Carbondale Arts presented “The Near Distance”, featuring Kirk Robinson, with an opening reception to the public at the R2 Gallery in The Launchpad in Carbondale on Friday, Oct. 12, from 6p.m. to 8p.m. A special preview for gallery patrons and Carbondale Arts members took place at 5:30pm.
In Kirk’s most recent body of work, the idea of distance extended past fundamental process and into the concept of the paintings. For these paintings he’d given the model an averted focal point for their eyes. They are not fully engaged by the camera and their mind wanders as they stare off. The result was a portrait that was intimate in its study of their likeness but also left a void for what resided in that distance. The viewer’s desire to fill that void with their own experience and emotion is the reason that portraiture is and will always be relevant.

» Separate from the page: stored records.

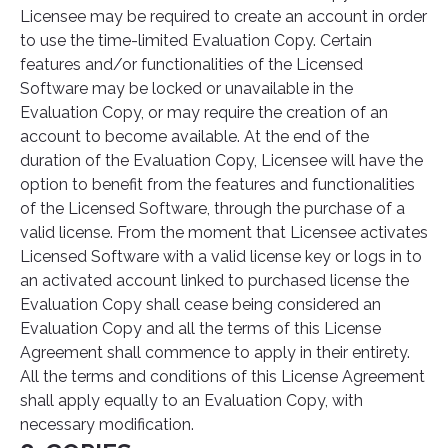
Licensee may be required to create an account in order
to use the time-limited Evaluation Copy. Certain
features and/or functionalities of the Licensed
Software may be locked or unavailable in the
Evaluation Copy, or may require the creation of an
account to become available. At the end of the
duration of the Evaluation Copy, Licensee will have the
option to benefit from the features and functionalities
of the Licensed Software, through the purchase of a
valid license. From the moment that Licensee activates
Licensed Software with a valid license key or logs in to
an activated account linked to purchased license the
Evaluation Copy shall cease being considered an
Evaluation Copy and all the terms of this License
Agreement shall commence to apply in their entirety.
All the terms and conditions of this License Agreement
shall apply equally to an Evaluation Copy, with
necessary modification.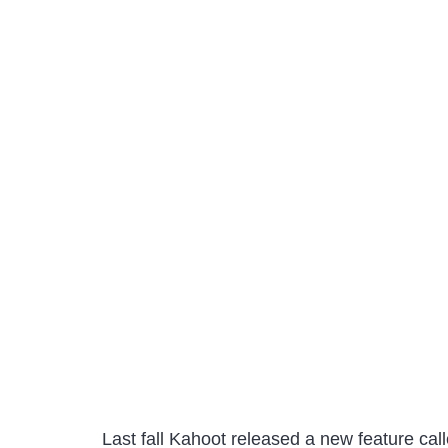
Last fall Kahoot released a new feature ca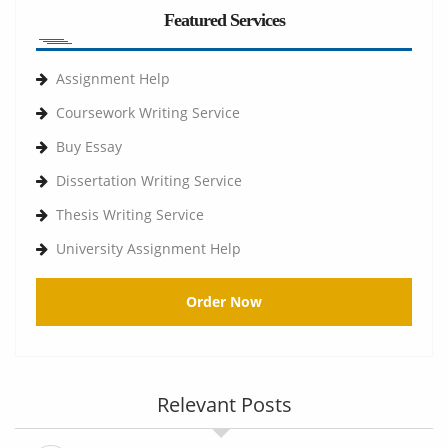
Featured Services
Assignment Help
Coursework Writing Service
Buy Essay
Dissertation Writing Service
Thesis Writing Service
University Assignment Help
Order Now
Relevant Posts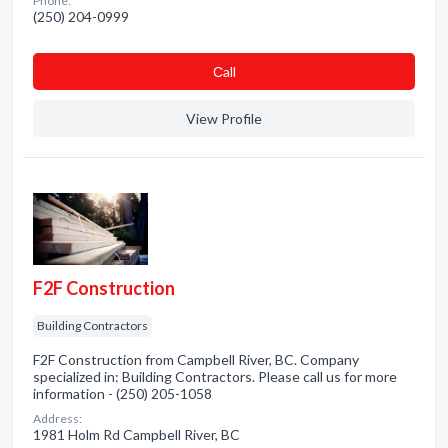
Phone:
(250) 204-0999
Сall
View Profile
F2F Construction
Building Contractors
F2F Construction from Campbell River, BC. Company
specialized in: Building Contractors. Please call us for more
information - (250) 205-1058
Address:
1981 Holm Rd Campbell River, BC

“The Near Distance” was a contradiction that described not only the mood of the paintings but also Kirk’s relationship to the process as the artist. It was important because this show represented a return to his studio. He had painted since 2001 but, like so many artists, came and went from the studio due to the constraints of work and family. Since returning to the valley from the front range of Colorado in 2011, Kirk had shelved much of his studio time and entered a more sporadic period of inactivity than any time previously. But art never leaves an artist, and even if its immediate pursuit must be held at a distance, its grasp on our thoughts is forever near.
“The Near Distance” opened the same evening as “Where The Light Gets In”, a new gallery installation by Vallee Noone. Both shows ran through November 6.